# Pre ground for Classic



## 4085 (Nov 23, 2012)

Hi, I am trying to help a newbie out. he is getting a second hand Classic but has no other equipment yet, apart from a tamper. Is there any supermarket stuff he can buy ground, which will suit the Classic as from memory, it takes quite a fine grind?


----------



## funinacup (Aug 30, 2010)

Is it someone you know? Could you grind it for them and chuck it in a resealable bag? This will be much fresher and tastier than supermarket guff!


----------



## 4085 (Nov 23, 2012)

It is a chap miles away from me. He has never had a machine before and is enthusiastic but no knowledge. I thought if he found a local place he could get them to grind until he buys a grinder. This was just a stop gap measure


----------



## MWJB (Feb 28, 2012)

funinacup said:


> Is it someone you know? Could you grind it for them and chuck it in a resealable bag? This will be much fresher and tastier than supermarket guff!


Will that keep better than preserved pre-ground from Lavazza or Illy?

Lavazza Oro is OK when freshly opened...acceptable for a couple of days.

Ntitrogen flushed Coffeesense pods from ww.thecoffepod.co.uk ? Next day delivery to home/work etc.


----------



## Nimble Motionists (Oct 22, 2012)

Hasbean offer pre-ground for espresso. Otherwise a hand grinder would be way better than pre-ground and a great short-term solution.


----------



## 4085 (Nov 23, 2012)

Sorry, to recap, he has a Classic coming tomorrow and simply wants to use it until he can find a grinder. So, whatever we do is just short term. My question was, of the pre gorund coffess readily available through supermarkets, which one will suit a Classic as fro memory, they need quite a fine grind!


----------



## Glenn (Jun 14, 2008)

If he keeps the pressurised portafilter in place he can use pretty much any pre-ground.

Try some of the Taylors of Harrogate Coffee from Sainsburys (or Union Hand-Roasted if available) is quite a good standby

Illy in a tin (Red) can also be used


----------



## Nimble Motionists (Oct 22, 2012)

If he goes down the Taylors route then Tesco have it 2 for £6 at the moment. It was my favourite supermarket coffee before I switched to buying online. Good range of roast-levels too from something like Lazy Sunday (medium) through to Lava Java (dark - think it includes some robusta??.


----------



## MWJB (Feb 28, 2012)

dfk41 said:


> Sorry, to recap, he has a Classic coming tomorrow and simply wants to use it until he can find a grinder. So, whatever we do is just short term. My question was, of the pre gorund coffess readily available through supermarkets, which one will suit a Classic as fro memory, they need quite a fine grind!

> _Information_
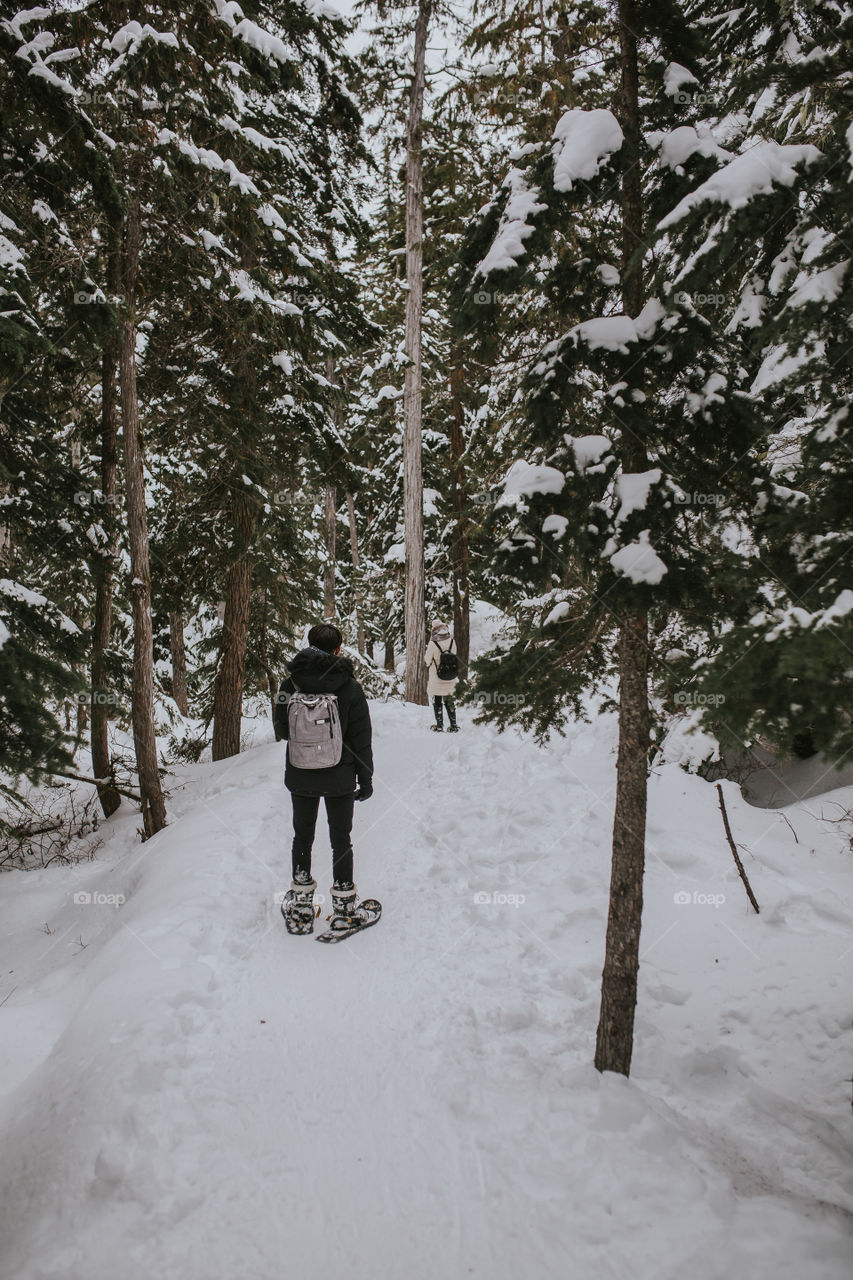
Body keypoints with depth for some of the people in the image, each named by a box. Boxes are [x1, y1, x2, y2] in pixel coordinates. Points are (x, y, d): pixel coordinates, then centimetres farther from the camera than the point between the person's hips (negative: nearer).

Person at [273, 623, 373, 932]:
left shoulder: (290, 683, -10)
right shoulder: (349, 685, -13)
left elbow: (280, 729, 0)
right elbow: (362, 736, -8)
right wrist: (365, 778, 2)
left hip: (300, 776, 1)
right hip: (339, 778, -1)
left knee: (302, 836, 18)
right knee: (341, 839, 14)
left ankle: (301, 903, 25)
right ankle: (344, 905, 23)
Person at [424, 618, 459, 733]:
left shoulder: (433, 643, -19)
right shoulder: (452, 641, -7)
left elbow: (428, 660, -8)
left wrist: (425, 654, 11)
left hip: (436, 678, -4)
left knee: (437, 702, 11)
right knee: (449, 700, 17)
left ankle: (439, 726, 15)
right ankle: (453, 725, 18)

> _Work instructions_
[a] Could you switch "Sainsburys" to "Waitrose" in the forum thread on pre-ground coffee for the Classic and give the passage from "If he keeps" up to and including "includes some robusta??."?
[b] Can you pick up the forum thread on pre-ground coffee for the Classic after its last post and write what comes next?

> _Answers by item_
[a]
If he keeps the pressurised portafilter in place he can use pretty much any pre-ground.

Try some of the Taylors of Harrogate Coffee from Waitrose (or Union Hand-Roasted if available) is quite a good standby

Illy in a tin (Red) can also be used


----------



## Nimble Motionists (Oct 22, 2012)

If he goes down the Taylors route then Tesco have it 2 for £6 at the moment. It was my favourite supermarket coffee before I switched to buying online. Good range of roast-levels too from something like Lazy Sunday (medium) through to Lava Java (dark - think it includes some robusta??.

[b]
If he just has the pressurised basket, this limits how fine you can go as "fine" for an unpressurised basket can just choke the machine.


----------



## 4085 (Nov 23, 2012)

Basket is standard!


----------



## autopilot (Apr 4, 2013)

Im still quite new to this myself, but I also tried lots of supermarket preground stuff before I started ordering fresh beans.

The only preground which would work anywhere near properly with my Classic (25sec shot with pressurised and non pressurised basket) was the Illy red. If used within a short time opening the tin it was surprisingly good IMO. Not very exciting, but very drinkable and quite chocolatey, with a lot more crema than I expected. Better than most drinks I have had from costa/SB/Nero/etc.

Everything else, including Lavazza espresso, gushed out in about 10 seconds (even with the pressurised basket) no mater how much coffee i used or how hard I tamped.

Go with the illy red. Hope that helps, but like I said I'm still climbing the learning curve myself.


----------



## Pdalowsky (Dec 31, 2012)

or the illy black - that worked ok, but i never got a 25 second pour


----------



## Geordie Boy (Nov 26, 2012)

I used to use red Illy before I saw the light and it's fine for a classic... just a tad on the expensive side at over £6 a tin now.


----------



## series530 (Jan 4, 2013)

I ran with illy red for almost two years, admittedly in a pressurised basket.


----------



## Savo (Apr 9, 2013)

Looks like I'm heading out to buy some illy red in the morning


----------



## coffeechap (Apr 5, 2012)

Lavazza club, is the best if ou can find it as it is ground finer as standard than illy red.


----------



## funinacup (Aug 30, 2010)

MWJB said:


> Will that keep better than preserved pre-ground from Lavazza or Illy?


No, but it'll have been ground more recently.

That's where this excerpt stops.